Pose estimation data:
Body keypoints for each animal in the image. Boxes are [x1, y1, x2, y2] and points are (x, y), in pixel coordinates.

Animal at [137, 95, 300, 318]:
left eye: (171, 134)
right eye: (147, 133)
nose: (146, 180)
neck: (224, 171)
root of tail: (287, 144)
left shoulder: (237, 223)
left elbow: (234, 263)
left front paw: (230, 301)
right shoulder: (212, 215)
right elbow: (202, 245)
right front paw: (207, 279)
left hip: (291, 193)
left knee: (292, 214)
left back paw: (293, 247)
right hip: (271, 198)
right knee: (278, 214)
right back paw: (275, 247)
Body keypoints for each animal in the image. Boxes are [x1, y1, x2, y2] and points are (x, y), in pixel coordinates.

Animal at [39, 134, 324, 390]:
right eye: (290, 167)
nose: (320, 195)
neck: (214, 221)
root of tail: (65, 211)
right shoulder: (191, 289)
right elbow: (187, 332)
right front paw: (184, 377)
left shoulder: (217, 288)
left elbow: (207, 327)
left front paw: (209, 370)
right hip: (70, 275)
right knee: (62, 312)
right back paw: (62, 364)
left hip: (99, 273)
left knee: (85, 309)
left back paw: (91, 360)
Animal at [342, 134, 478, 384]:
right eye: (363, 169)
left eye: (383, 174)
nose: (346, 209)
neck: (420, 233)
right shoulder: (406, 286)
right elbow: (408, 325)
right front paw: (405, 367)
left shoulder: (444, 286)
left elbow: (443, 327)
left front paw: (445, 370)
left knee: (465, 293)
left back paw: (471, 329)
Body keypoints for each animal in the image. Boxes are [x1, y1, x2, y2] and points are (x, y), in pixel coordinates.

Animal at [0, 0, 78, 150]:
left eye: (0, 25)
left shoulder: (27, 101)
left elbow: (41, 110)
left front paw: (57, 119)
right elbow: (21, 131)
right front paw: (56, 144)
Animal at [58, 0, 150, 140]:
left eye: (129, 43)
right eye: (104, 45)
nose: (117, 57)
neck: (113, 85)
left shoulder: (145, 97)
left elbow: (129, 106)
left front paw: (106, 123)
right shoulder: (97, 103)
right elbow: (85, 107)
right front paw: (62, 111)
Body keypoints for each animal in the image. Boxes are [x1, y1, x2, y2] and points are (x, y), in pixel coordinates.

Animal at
...
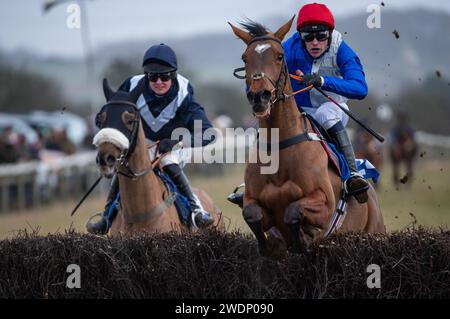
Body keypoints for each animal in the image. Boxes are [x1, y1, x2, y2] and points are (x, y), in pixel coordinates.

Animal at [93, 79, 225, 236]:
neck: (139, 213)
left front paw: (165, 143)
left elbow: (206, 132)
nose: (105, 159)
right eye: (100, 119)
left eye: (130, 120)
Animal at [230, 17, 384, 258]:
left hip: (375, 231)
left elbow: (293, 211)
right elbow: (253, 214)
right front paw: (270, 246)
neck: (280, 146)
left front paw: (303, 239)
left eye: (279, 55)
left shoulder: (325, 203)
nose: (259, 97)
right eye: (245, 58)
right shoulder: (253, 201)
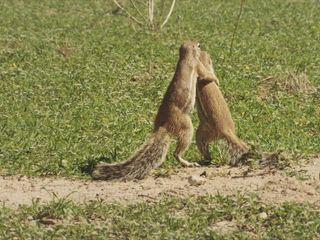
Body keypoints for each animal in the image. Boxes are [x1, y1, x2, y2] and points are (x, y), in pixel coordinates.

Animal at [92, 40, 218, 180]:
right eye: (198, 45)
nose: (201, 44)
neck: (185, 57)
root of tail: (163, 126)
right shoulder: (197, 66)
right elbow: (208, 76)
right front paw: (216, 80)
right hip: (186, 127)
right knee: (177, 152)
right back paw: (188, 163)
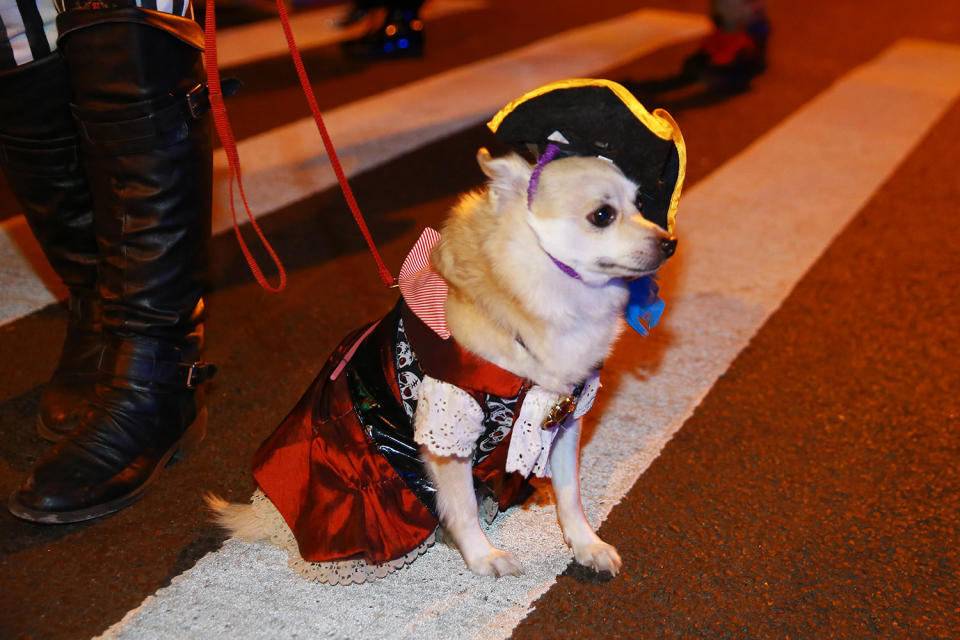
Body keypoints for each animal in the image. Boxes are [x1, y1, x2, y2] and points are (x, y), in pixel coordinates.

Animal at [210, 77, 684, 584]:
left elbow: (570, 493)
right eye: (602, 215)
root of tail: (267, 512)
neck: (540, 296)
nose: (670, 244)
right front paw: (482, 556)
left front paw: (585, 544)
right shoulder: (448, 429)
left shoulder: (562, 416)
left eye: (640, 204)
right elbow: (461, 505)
---
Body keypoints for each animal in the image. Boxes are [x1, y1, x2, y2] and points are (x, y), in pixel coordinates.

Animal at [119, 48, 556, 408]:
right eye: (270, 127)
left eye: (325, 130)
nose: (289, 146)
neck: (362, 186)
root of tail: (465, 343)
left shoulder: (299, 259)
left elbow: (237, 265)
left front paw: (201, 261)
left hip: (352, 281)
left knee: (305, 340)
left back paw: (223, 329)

◆ **DESCRIPTION OF THE TASK**
Find the line with "left elbow: (206, 132)" and the line with "neck: (185, 57)" in the records above. Copy both and all lines between them exactly, without pictures.

◆ **YOUR RESPONSE**
left elbow: (206, 132)
nose: (105, 159)
right eye: (100, 119)
left eye: (130, 120)
Animal at [230, 17, 384, 258]:
left hip: (375, 231)
left elbow: (293, 211)
right elbow: (253, 214)
right front paw: (270, 246)
neck: (280, 146)
left front paw: (303, 239)
left eye: (279, 55)
left shoulder: (325, 203)
nose: (259, 97)
right eye: (245, 58)
right shoulder: (253, 201)
Body keypoints for each animal in the image. Boxes are [x1, y1, x2, y2] and points are (x, y), in pixel coordinates.

Animal at [92, 40, 218, 180]:
right eye: (198, 45)
nose: (201, 44)
neck: (185, 57)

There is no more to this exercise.